My Jeep was a lot more fun than her SUV, but it didn’t have a ton of room. Getting all my boxes inhadtaken some maneuvering, but it was done.
Except for those remaining few things.
I waved her away. “It’ll take like ten minutes in the morning. Fifteen tops. And if it takes longer, that’s fine. It’ll give you guys time to get settled into your places before you have to help me unpack.”
She gave a forced apologetic smile. “Oof, sorry. I’m not available. I have to take my fish for a walk.”
“Your fish lives with me.”
“I have to vacuum my front lawn.”
“The building doesn’t have a lawn.”
“My chia pet needs a ride to the airport.”
I rolled my eyes since her nor her poison thumb would be able to grow a chia pet if all the work had been done for her. “What kind of friend are you?”
“The kind who is smart enough to lock my door when you come crying for slacker help.”
We’d been close our entire lives. And unlike a lot of friendships, we’d never had a falling out. No period where two of us were closer, leaving the third to feel excluded. No growing apart or cliché jealousy. Not that we didn’t disagree. We did. But we valued what we had enough to work through it. We knew that kind of loyal friendship was rare.
And that deep love and appreciation was exactly why the three of us had never—and would never—live together. Because we also knew that we would drive one another insane in less than a month.
Instead, we opted for separate apartments in the same off-campus housing building. Close, but with our own space.
Greer must’ve just caught the tail end of the conversation because she turned in Josh’s hold to gape at me. “You’re not packed?”
I didn’t torture her like I did Wren. Greer would cancel the movie and speed off into the night for my house—a superhero armed with color-coded gadgets.
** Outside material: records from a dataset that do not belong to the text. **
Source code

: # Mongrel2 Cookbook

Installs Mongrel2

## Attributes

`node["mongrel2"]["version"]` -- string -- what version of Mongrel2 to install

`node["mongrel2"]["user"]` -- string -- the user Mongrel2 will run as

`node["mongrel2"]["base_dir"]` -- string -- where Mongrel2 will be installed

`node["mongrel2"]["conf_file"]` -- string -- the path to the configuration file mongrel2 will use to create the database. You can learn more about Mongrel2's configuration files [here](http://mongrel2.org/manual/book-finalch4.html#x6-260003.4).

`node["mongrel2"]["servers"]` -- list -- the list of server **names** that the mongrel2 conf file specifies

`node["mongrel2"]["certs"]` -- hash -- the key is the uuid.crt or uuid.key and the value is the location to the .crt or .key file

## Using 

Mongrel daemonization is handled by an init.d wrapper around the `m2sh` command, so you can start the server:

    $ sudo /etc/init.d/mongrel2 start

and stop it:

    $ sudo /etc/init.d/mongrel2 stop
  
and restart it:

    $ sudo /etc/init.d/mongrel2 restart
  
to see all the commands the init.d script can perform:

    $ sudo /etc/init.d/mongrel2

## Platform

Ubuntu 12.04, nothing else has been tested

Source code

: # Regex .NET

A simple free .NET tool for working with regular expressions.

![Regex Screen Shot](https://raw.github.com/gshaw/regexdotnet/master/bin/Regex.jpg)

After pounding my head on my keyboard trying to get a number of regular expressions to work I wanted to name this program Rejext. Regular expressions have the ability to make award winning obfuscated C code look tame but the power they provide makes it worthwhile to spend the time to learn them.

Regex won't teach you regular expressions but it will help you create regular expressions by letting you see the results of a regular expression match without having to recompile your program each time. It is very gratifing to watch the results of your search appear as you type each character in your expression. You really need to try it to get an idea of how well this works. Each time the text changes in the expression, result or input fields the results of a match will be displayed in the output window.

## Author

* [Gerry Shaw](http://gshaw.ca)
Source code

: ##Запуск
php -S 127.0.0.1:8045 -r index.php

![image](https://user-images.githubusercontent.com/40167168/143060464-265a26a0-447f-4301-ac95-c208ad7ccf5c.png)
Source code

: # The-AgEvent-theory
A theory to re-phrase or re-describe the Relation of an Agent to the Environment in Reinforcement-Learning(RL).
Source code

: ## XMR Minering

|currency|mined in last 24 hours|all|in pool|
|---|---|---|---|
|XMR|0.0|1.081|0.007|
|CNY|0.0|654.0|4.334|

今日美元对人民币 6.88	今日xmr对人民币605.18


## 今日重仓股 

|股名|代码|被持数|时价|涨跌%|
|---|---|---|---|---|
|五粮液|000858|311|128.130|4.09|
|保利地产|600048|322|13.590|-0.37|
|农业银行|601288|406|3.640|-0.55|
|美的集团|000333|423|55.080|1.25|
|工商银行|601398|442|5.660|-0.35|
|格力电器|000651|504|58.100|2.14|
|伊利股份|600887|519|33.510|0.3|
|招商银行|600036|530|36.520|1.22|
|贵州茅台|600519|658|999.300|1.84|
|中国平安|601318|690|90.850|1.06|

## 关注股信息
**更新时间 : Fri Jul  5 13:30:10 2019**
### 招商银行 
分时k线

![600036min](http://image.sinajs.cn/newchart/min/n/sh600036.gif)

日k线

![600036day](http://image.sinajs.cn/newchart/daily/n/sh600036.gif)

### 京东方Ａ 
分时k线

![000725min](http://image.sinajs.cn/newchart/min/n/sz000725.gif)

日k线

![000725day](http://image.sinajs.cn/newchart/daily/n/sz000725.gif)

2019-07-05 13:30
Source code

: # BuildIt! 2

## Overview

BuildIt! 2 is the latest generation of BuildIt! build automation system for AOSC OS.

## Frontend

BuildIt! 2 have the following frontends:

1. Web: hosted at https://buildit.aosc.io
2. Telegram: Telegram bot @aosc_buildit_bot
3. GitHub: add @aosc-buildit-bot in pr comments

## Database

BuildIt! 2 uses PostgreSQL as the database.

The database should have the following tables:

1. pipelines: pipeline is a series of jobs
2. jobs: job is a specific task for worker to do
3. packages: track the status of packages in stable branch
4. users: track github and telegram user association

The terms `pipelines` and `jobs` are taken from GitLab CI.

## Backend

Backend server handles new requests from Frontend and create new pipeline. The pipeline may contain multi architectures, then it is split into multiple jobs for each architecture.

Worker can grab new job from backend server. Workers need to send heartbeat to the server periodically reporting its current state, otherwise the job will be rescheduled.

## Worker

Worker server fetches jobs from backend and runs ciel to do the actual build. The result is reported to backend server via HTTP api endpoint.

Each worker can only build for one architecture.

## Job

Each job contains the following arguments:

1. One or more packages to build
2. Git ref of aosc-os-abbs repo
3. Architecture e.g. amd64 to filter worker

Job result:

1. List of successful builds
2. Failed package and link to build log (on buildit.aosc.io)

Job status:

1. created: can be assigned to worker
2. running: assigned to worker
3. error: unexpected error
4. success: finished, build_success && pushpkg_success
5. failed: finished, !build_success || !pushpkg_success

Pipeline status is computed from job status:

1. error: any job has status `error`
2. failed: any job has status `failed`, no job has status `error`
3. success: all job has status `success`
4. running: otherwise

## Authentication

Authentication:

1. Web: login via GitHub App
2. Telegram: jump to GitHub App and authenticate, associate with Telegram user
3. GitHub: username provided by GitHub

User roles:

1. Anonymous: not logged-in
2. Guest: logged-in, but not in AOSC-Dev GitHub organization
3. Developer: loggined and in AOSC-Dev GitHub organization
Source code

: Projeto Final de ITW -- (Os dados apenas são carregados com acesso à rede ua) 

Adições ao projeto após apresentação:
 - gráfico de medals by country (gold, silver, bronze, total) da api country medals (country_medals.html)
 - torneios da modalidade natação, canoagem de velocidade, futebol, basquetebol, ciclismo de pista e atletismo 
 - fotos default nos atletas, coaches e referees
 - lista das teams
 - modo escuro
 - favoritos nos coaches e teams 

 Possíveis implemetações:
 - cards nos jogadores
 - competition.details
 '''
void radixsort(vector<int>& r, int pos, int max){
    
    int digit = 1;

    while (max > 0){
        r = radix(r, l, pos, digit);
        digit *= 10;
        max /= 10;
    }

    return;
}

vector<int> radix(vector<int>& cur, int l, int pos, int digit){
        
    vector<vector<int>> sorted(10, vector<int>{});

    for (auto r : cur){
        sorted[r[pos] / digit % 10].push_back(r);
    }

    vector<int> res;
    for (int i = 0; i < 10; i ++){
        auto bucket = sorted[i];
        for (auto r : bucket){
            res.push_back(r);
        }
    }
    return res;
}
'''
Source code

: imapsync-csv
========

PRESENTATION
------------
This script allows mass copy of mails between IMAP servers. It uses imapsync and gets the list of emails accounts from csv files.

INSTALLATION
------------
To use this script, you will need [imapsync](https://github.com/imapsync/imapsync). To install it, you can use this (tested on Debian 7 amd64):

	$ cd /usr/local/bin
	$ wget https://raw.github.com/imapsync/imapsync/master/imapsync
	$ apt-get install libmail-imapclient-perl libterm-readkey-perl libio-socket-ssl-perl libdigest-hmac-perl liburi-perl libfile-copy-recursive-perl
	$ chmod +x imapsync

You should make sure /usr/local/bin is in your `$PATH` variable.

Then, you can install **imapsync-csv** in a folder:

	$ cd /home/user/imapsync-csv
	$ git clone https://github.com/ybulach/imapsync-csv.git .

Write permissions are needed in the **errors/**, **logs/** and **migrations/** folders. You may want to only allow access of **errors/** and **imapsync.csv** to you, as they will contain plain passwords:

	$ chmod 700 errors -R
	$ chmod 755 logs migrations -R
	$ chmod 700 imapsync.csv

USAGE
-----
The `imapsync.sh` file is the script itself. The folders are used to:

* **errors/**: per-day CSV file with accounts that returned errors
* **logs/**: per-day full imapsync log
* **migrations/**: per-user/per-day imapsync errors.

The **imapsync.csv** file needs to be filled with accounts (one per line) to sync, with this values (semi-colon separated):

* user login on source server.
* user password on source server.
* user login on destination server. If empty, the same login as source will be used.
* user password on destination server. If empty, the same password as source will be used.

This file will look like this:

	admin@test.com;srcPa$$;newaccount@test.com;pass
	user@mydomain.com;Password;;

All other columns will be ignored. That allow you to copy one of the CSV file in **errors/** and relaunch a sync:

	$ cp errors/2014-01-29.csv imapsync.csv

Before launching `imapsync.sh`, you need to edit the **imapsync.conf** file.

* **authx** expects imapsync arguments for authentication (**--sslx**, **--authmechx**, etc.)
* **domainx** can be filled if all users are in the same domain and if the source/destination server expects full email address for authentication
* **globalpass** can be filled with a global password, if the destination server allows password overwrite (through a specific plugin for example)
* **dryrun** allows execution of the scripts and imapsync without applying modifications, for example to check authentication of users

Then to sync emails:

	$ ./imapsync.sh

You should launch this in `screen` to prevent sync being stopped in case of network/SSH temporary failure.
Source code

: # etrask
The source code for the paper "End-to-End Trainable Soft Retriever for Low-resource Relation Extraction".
“I am,” I quickly reassured.
“Mostly,” Wren interjected, very unhelpfully.
At Greer’s exasperated sigh, I crossed my arms. “Not all of us have a love affair with our label maker.”
“I happen to like being able to find things,” she shot back.
“I can find them. Eventually.”
Wren must’ve memorized the schedule because she took the opening to throw me under another bus. “How long did you live out of boxes last year?”
“How long was the first semester?” I asked with an innocent smile.
Greer sputtered her outrage even though I did unpack.
Mostly.
Eventually.
I hooked a thumb over my shoulder. “And I can always leave right now to finish packing if that would make you feel better.”
The whole back-and-forth was playful. That I wasn’t fully packed surprised no one. That Greer had her boxes labeled was a safe bet because she’d never met an organizational system she didn’t love.
But at my joking offer to leave our last movie night of the summer, that heaviness that’d been momentarily forgotten pushed in. And not only for me.
Wren pulled her bottom lip between her teeth. Much to Josh’s chagrin, Greer dislodged herself from his roaming hold as tears filled her eyes.
There was a somberness to the moment that I wasn’t ready to face.